A desert with no tears to soften the sand. Not like here, where it rains so often from the places that call out for help, like they’re drowning.
If time was written in front of her, she would think over all the years she had spent in that desert, all those years without a river running through her veins to flood the hollowness in her chest. At least it would be full of something.
The vultures surrounding her spin in a circle, mesmerizing to her eyes, like airplanes whirling out of control. Or maybe they are airplanes above her head, but she can’t tell the difference between the trees and the skyscrapers anymore. She’ll stumble along the slippery sand, her eyes closed tight from the blistering wind. Her eyes closed, closed tight.
“Rebecca,” a hand touches her shoulder, “Rebecca Holden.”
It’s her coworker, a smile with firecracker eyes that gets her weekly boyfriends into trouble.
“You’re going to get sick if you stand in this weather. Break’s over, come inside,” she pulls at her shoulder, pulling away the sand and leaving Rebecca standing in the middle of a puddle, in the middle of that vulnerable sidewalk. Those are airplanes, those are buildings . How long had she been gone?

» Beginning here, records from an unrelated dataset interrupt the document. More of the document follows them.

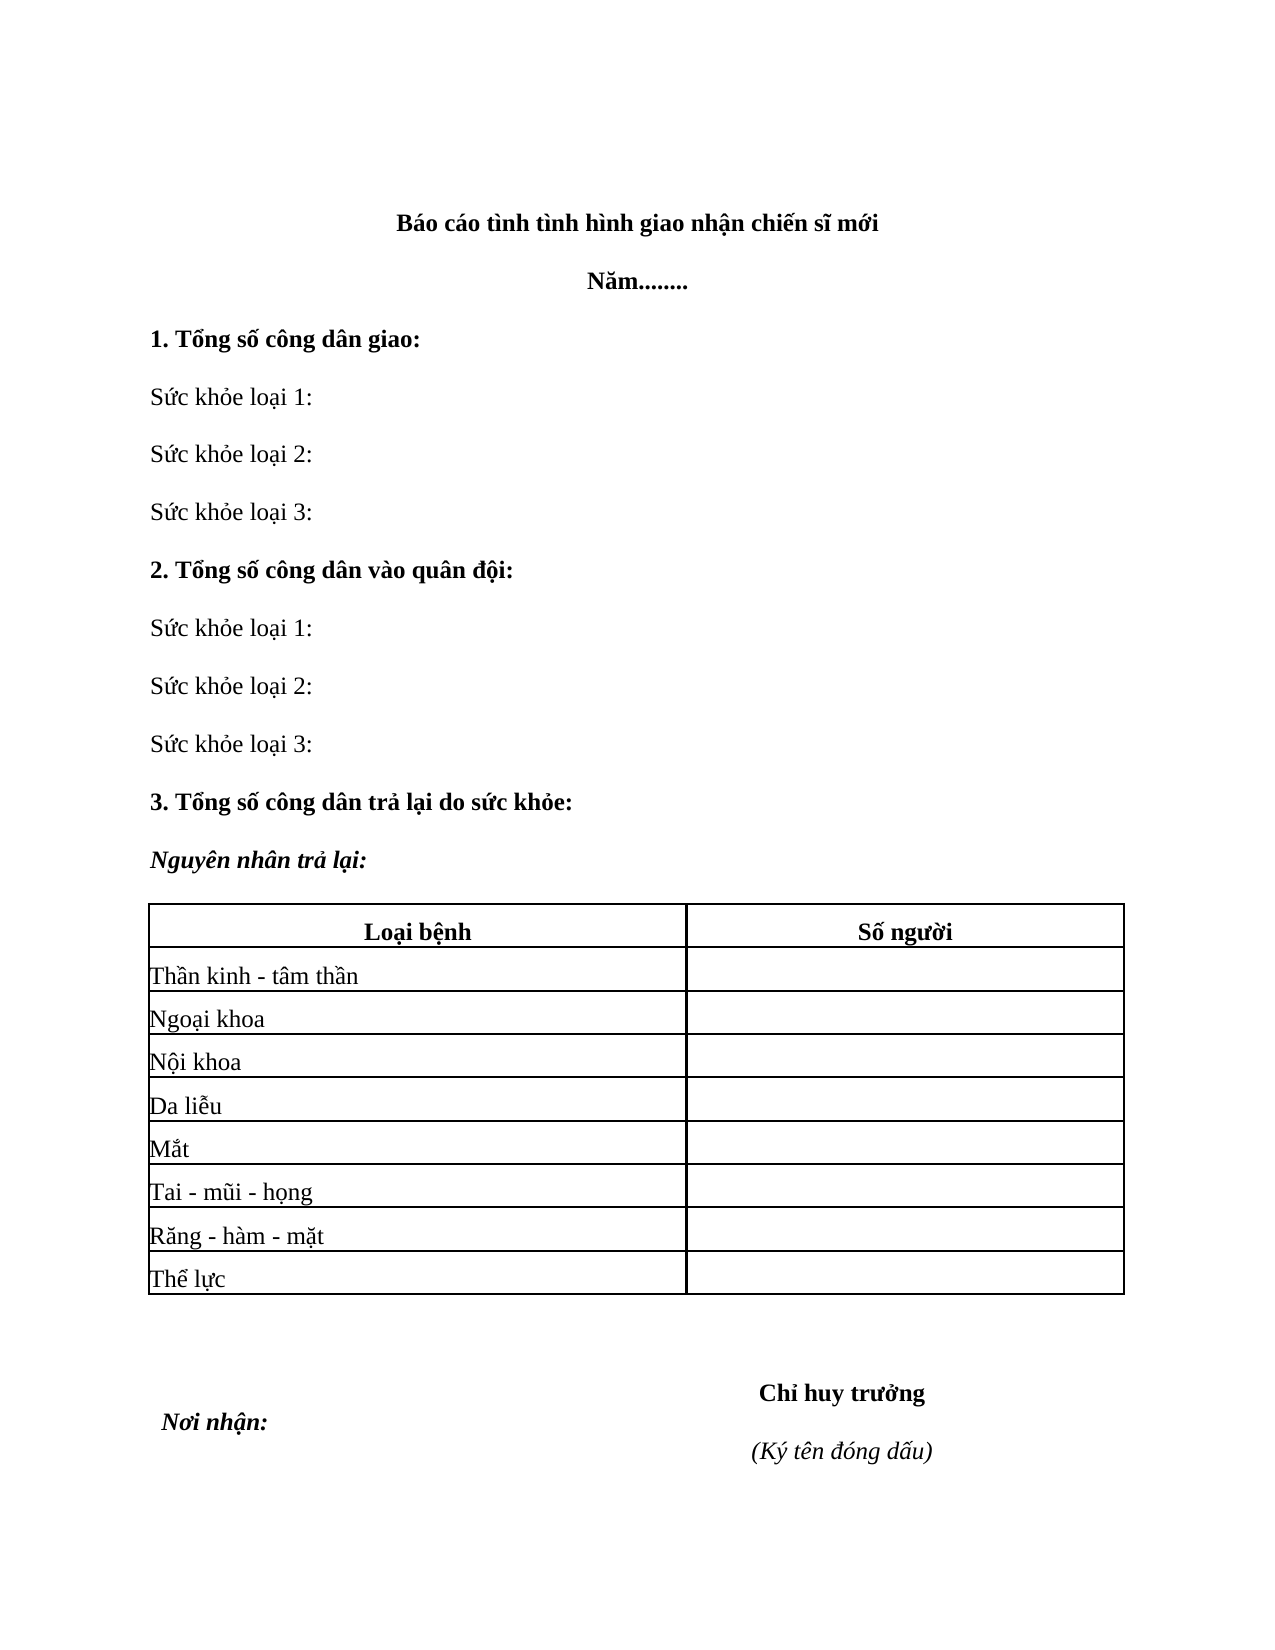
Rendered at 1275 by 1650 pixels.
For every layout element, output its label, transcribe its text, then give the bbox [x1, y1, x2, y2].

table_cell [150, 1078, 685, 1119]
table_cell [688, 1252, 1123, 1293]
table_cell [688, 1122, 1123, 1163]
text Sức khỏe loại 1: [150, 382, 1125, 410]
text 3. Tổng số công dân trả lại do sức khỏe: [150, 787, 1125, 816]
text Báo cáo tình tình hình giao nhận chiến sĩ mới [150, 208, 1125, 237]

Her coworker speaks vacant words, strung together with a string of silence. She’s laughing, smiling, her hands gesture images Rebecca cannot conjure. She does all of this, but she cannot be heard. Rebecca squints her eyes, hoping somehow this will open her ears and the words will flow in like that river her throat is starving for. Yearning, for that sound, or any sound. She’s all dried out of that now.
“You’re soaked!” her coworker hands her a towel. “My god, Rebecca Holden, you are one crazy entrepreneur.”
“I didn’t realize I was out there for so long.” she replies, her lips pulling into a small smile. Her coworker’s eyes flash a look beaded with worry, or maybe Rebecca imagines it. But for a flash she is frightened the young woman sees the pain in her teeth. Maybe the way she bites down is wrong, maybe the way she smiles is colorless, flavorless, invisible.

Soapy suds cover up her hands, elbow-deep in lukewarm water and yet she still has a dry mouth. Rebecca washes each cup individually, scrubbing off the grime until they are pearly white again. It’s comforting to know she can fix something here, even the small little things. Something that brushed against the mouths of the laughing, the smiling, yet tainted by this jubilation. She washes it all off, until they are unsullied and shaded with the shadows of her hands.